[Opening SUPPLIED PASSAGE section]

# Ihome won't charge my ipod nano (1stgen)



## tyler123123 (Jan 3, 2008)

Ok, I plugged in my ipod into my new ihome, it plays sound and everything perfectly, But then.... It wont charge!!! How do i fix this


----------



## Yankee Rose (Jul 14, 1999)

Hello:

Will your iPod charge when connected to your computer? I assume you use Windows (from reading your signature).


----------



## tyler123123 (Jan 3, 2008)

Yes, it will charge from the computer


----------



## Yankee Rose (Jul 14, 1999)

Hi again -

Did you update your software for the Nano? Make sure it is not locked, too.

Did you try jiggling the Nano _gently_ in the iHome dock? (I'm sure you probably did but want to check). Also check for obstructions on the connectors in the dock and in your iHome.

[Closing SUPPLIED PASSAGE section]

* TASK ITEM A
Using the iPod charging thread, decide whether each statement agrees with it: (i) the iPod plays sound through the iHome but will not charge there; (ii) the iPod also fails to charge from the computer; (iii) one reply suggests checking the dock connectors for obstructions. Answer yes or no for each and quote the deciding words.
* TASK ITEM B
Carry on the iPod charging thread from the point where it stops.
The material that comes next is from a different source than the thread about the iPod.

[Opening INFORMATION GIVEN section]

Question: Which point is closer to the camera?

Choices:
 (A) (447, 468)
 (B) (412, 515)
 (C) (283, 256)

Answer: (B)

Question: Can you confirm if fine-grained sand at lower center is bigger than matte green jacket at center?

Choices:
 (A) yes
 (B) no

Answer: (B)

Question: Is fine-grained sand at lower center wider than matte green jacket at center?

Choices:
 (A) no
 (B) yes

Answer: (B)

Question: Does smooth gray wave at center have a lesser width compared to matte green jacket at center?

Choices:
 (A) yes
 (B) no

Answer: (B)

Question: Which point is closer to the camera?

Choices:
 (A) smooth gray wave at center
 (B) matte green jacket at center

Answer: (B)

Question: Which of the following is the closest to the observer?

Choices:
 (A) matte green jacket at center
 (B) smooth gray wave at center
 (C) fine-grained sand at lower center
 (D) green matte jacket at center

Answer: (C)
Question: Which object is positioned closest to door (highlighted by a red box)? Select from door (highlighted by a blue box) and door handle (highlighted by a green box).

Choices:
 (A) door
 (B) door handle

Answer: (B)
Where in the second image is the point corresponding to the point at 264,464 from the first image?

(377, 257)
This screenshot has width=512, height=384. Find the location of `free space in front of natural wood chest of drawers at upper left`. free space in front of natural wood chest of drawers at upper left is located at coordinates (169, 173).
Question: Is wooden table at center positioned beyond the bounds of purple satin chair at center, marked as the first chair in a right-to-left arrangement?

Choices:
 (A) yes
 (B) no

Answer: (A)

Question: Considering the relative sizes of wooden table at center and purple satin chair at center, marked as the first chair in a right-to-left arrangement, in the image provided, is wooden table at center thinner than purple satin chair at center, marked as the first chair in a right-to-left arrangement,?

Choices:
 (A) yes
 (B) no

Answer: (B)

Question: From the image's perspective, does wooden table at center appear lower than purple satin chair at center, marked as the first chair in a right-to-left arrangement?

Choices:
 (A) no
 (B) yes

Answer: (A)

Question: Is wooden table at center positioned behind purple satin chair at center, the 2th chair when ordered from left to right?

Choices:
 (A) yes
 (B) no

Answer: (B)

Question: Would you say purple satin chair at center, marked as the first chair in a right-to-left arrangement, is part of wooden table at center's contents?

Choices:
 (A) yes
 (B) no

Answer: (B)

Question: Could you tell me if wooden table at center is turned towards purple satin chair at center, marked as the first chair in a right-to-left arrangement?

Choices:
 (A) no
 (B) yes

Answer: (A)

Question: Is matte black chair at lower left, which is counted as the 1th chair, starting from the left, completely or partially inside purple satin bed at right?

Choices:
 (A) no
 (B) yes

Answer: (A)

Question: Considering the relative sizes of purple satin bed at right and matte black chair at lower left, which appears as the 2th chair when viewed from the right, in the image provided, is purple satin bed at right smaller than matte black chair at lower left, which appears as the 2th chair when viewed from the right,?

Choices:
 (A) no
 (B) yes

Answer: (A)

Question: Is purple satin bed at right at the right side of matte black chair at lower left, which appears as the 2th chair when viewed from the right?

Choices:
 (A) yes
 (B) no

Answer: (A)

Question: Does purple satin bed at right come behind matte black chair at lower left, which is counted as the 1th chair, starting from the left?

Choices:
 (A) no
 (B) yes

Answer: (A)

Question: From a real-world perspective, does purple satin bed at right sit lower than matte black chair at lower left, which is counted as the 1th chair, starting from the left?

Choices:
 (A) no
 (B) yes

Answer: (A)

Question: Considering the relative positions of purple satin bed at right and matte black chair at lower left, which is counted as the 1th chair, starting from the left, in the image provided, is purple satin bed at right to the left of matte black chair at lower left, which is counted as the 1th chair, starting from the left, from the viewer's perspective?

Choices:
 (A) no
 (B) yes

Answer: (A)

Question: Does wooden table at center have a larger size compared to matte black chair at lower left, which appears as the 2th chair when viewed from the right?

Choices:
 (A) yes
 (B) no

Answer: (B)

[Closing INFORMATION GIVEN section]
[Opening INFORMATION GIVEN section]

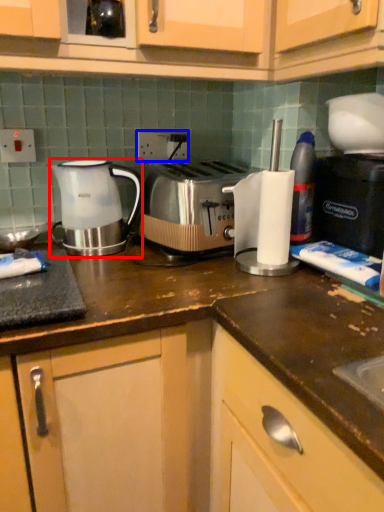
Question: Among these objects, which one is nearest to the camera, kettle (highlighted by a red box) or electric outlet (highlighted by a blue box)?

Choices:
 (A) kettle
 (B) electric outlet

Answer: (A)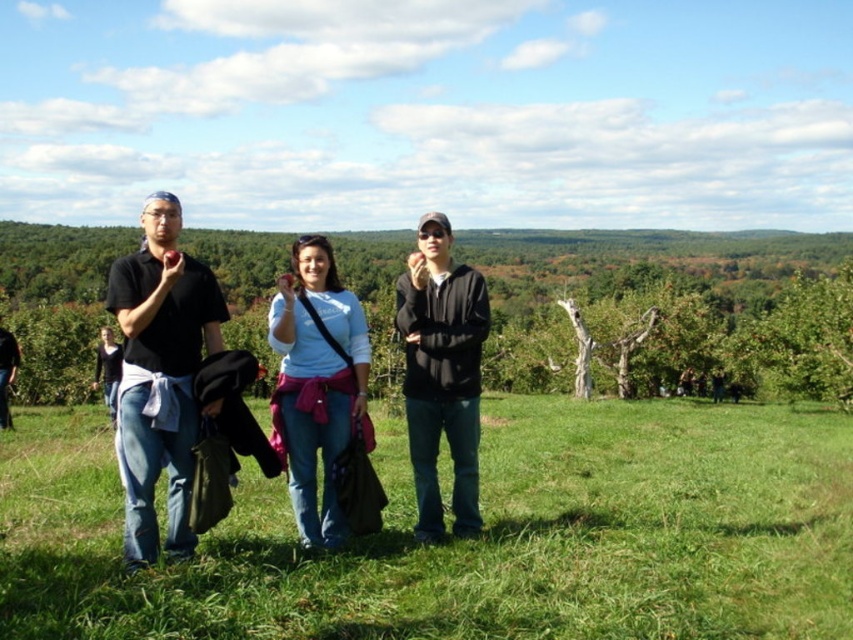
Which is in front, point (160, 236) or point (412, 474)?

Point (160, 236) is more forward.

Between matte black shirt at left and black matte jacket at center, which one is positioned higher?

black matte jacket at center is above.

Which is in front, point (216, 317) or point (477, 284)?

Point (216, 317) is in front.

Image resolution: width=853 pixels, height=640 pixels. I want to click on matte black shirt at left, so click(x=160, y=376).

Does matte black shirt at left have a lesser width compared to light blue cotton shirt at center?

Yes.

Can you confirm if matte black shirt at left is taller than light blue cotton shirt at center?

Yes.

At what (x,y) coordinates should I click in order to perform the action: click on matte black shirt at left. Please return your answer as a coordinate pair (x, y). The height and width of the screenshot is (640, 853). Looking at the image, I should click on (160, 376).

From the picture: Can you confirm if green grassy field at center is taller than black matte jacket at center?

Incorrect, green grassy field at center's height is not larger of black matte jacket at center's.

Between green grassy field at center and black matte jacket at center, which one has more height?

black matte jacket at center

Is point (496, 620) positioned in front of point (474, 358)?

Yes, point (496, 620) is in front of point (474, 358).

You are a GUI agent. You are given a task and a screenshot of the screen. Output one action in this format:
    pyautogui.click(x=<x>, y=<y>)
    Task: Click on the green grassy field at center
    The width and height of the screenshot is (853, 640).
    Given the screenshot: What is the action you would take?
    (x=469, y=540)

[Closing INFORMATION GIVEN section]
[Opening INFORMATION GIVEN section]

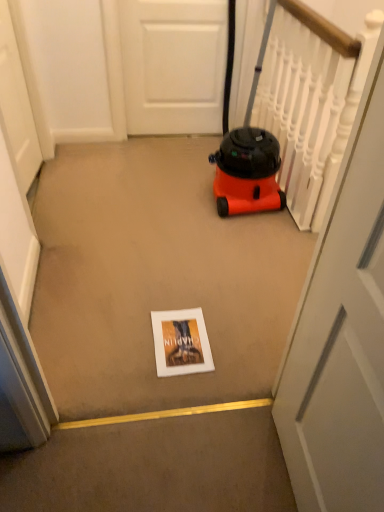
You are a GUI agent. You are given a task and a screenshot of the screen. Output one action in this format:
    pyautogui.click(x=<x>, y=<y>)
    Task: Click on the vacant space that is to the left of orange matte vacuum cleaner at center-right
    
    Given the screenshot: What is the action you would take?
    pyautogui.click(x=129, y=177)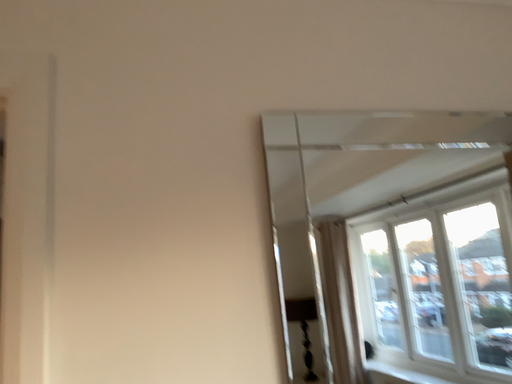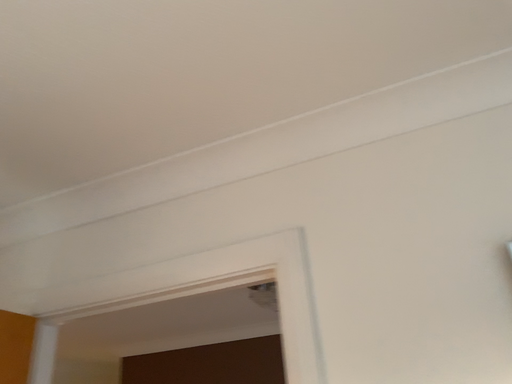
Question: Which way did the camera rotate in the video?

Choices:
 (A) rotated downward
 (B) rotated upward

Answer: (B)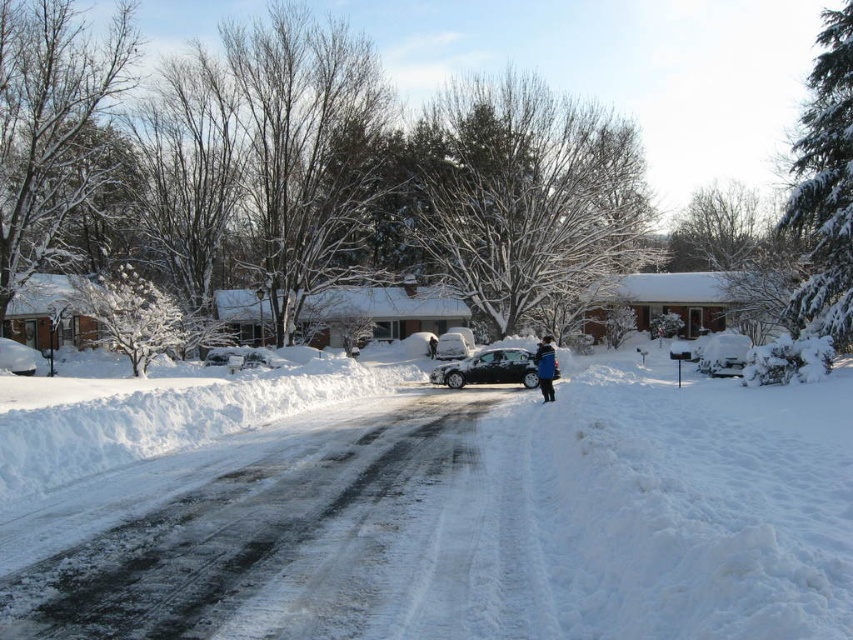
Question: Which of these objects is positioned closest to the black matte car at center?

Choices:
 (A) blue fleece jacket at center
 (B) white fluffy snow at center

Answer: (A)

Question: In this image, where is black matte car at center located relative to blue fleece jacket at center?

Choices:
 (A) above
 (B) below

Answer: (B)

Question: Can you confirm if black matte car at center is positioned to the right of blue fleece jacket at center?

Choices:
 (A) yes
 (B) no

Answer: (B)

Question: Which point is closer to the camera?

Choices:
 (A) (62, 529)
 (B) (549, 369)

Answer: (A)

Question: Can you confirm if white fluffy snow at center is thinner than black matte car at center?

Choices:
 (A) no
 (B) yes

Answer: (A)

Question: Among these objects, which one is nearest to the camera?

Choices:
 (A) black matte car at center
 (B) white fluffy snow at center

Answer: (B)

[Closing INFORMATION GIVEN section]

* EXERCISE RESPONSE A
(i) Yes: "it plays sound and everything perfectly, But then.... It wont charge!!!"
(ii) No: "Yes, it will charge from the computer"
(iii) Yes: "Also check for obstructions on the connectors in the dock and in your iHome."

* EXERCISE RESPONSE B
Did you give it a few minutes to set before it starts charging?

Do you have another iPod or a friend with one that you could test it with? That way you will pinpoint if it is the Nano or the iHome. If it won't charge another iPod, then I'd check into exchanging the iHome since it is new.

Hope that helps!


----------



## tyler123123 (Jan 3, 2008)

Ok, here are the answers in order:

1:Yes, it is the latest version.
2:Yes, that didn't work; everything is in check, but Is there suppossed to be 2 thicker curcit line things in the middle?
3:I let the battery drain!!
4:Yes, my mom's, she has the same ipod and dock, and hers charges in mine and hers


----------



## Yankee Rose (Jul 14, 1999)

OK.

The fact that your mom's exact same iPod will charge in your iHome shows that it is more than likely your iPod. Have you tried restoring your iPod? 

Which iHome do you have? iH5 with Universal iPod Case, iH5, iH5B or iH36W?


----------



## tyler123123 (Jan 3, 2008)

Ok, i will try restoring my ipod, but im not sure about the version. It is a black one witha remote and a bunch of dock add - ons


----------



## tyler123123 (Jan 3, 2008)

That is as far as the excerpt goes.